L’alibi pour l’ingérence étrangère
L’effet en a été une division dangereuse de la société égyptienne et la crainte de ses pans progressistes de voir le pays sombrer dans la théocratie. Les grandes manifestations anti-Morsi de juillet 2013 ont donné le quitus politique à l’intervention de l’armée, commandée par Al Sissi, pour une reprise brutale du pouvoir.
Les massacres des deux places Al Nahda et Rabia El Adaouïa, un mois plus tard (des centaines de partisans des Frères musulmans tuées après des actions musclées de l’armée), ont signé une radicalisation des positions et ouvert la voie à un cycle de violences terroristes djihadistes dans le pays, notamment dans le Sinaï.

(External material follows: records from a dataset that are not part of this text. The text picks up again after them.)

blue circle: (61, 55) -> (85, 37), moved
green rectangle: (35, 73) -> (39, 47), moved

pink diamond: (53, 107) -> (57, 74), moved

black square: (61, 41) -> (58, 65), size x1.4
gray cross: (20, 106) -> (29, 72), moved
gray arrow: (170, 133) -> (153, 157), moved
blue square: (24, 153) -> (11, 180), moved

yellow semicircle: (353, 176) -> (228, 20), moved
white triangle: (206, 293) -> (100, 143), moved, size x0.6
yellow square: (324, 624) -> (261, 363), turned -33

La donne islamiste est également un des éléments déterminant dans le chaos survenu après la chute d’El Gueddafi en Libye. C’est au nom de cette mouvance, en tout cas, que le pays est devenu, durant de longues années, un des fiefs de l’Aqmi et de sa maison mère, Al Qaïda.
La nébuleuse terroriste, appâtée par l’arsenal militaire légué par le régime déchu d’El Gueddafi, et profitant de la vacance institutionnelle, non seulement s’y est installée, mais a fait de la Libye un territoire d’entraînement et de préparation d’actions terroristes dans les pays du voisinage et au-delà.
L’éruption de l’islamisme politique dans la réplique syrienne du Printemps arabe a pareillement détourné un fleuve de protestation initialement dirigé contre le régime de Bachar Al Assad et motivé par des revendications démocratiques.
Le potentiel djihadiste a pu s’y exprimer dans toute son horreur, servant d’alibi aux ingérences et offrant le pays en terrain de bêta-test grandeur nature pour les nouvelles armes des puissances étrangères.